** Work instructions **
From the column below about the Boston playoff game, reproduce word for word the passage that opens with "Self-interest drives this" and closes with "Well, almost never.".

** Selection **

------------------------------

Self-interest drives this evolving largesse. The longer we live, the more we stumble into potholes of our own creation. We've had to rely enough times on the forgiveness of others that it behooves us to shorten our own list of indictable offenses.

Well into my 30s, for example, I could stew for months over the slightest personal criticism. Touchy, touchy. Now, as long as you aren't running off with my husband or threatening my children, we're at peace you and I.

Really. Those days of sticking pins in voodoo dolls? Died with disco.

Ignoring a friend in public? Totally an issue of forgetting to reorder contacts.

And never, ever, would I devote an entire column to a friend's betrayal.

Well, almost never.

So this was the plan: Out of the goodness of our Cleveland Indians-loving hearts, my husband and I would take our friend Emily to Game 6 of the American League Championship Series.

In Boston.

Because that's where Emily lives, and it was her birthday.

Because John, her husband and our beloved friend, had died almost a year ago, and we knew that he, a lifelong Indians fan, would have wanted us to be together on the night we clinched the pennant.

Because the two of us were certain that all three of us would practically itch from the warm fuzzies of camaraderie that creep up on your body like cladosporium whenever two or more people unite against a common foe and boldly charge into enemy territory.

This tapestry of magical thinking began to unravel right about the moment we saw what Emily was wearing.

Jeans? Check .

Sandals? Check .

Dark blue shirt? Check .

Wait a minute.

What was that on her shirt?

My husband and I looked more closely.

We stepped back, looked at each other.

"No," he said, softly.

We leaned in, looked a little more closely.

"No!" he said again, only this time not at all softly.

There it was, a single letter of Old English font poised ever so delicately just right of center on Emily's shirt:

B .

"Emily," I said.

"Yeah, Emily ," he said.

Emily smiled.

"It's small," she said, tugging on her shirt to illustrate her not-even-close-to-valid point. "Subtle."

------------------------------

** Source material **
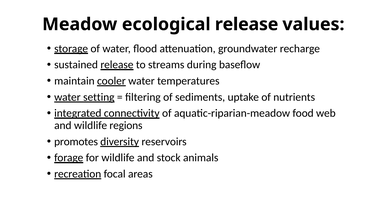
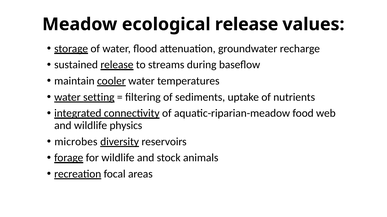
regions: regions -> physics
promotes: promotes -> microbes
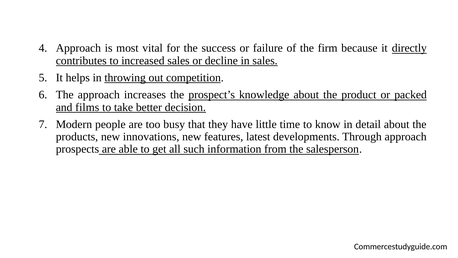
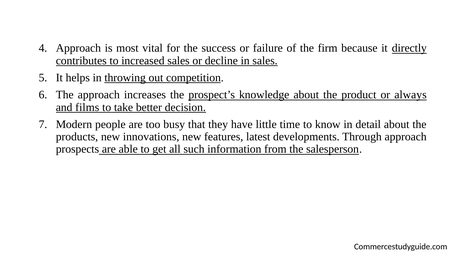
packed: packed -> always
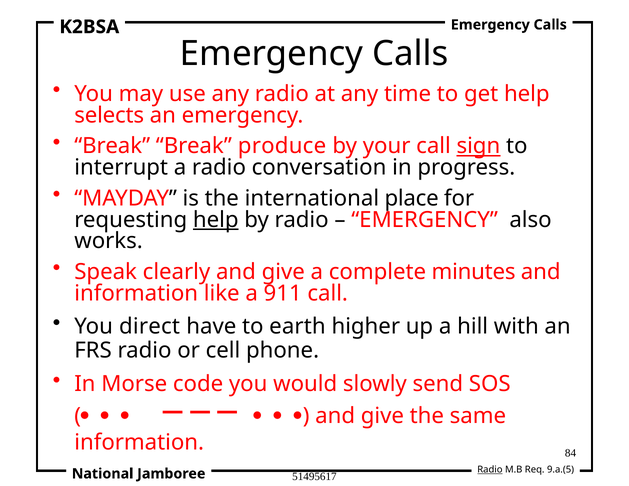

------------------------------

** Output for this exercise **
Self-interest drives this evolving largesse. The longer we live, the more we stumble into potholes of our own creation. We've had to rely enough times on the forgiveness of others that it behooves us to shorten our own list of indictable offenses.

Well into my 30s, for example, I could stew for months over the slightest personal criticism. Touchy, touchy. Now, as long as you aren't running off with my husband or threatening my children, we're at peace you and I.

Really. Those days of sticking pins in voodoo dolls? Died with disco.

Ignoring a friend in public? Totally an issue of forgetting to reorder contacts.

And never, ever, would I devote an entire column to a friend's betrayal.

Well, almost never.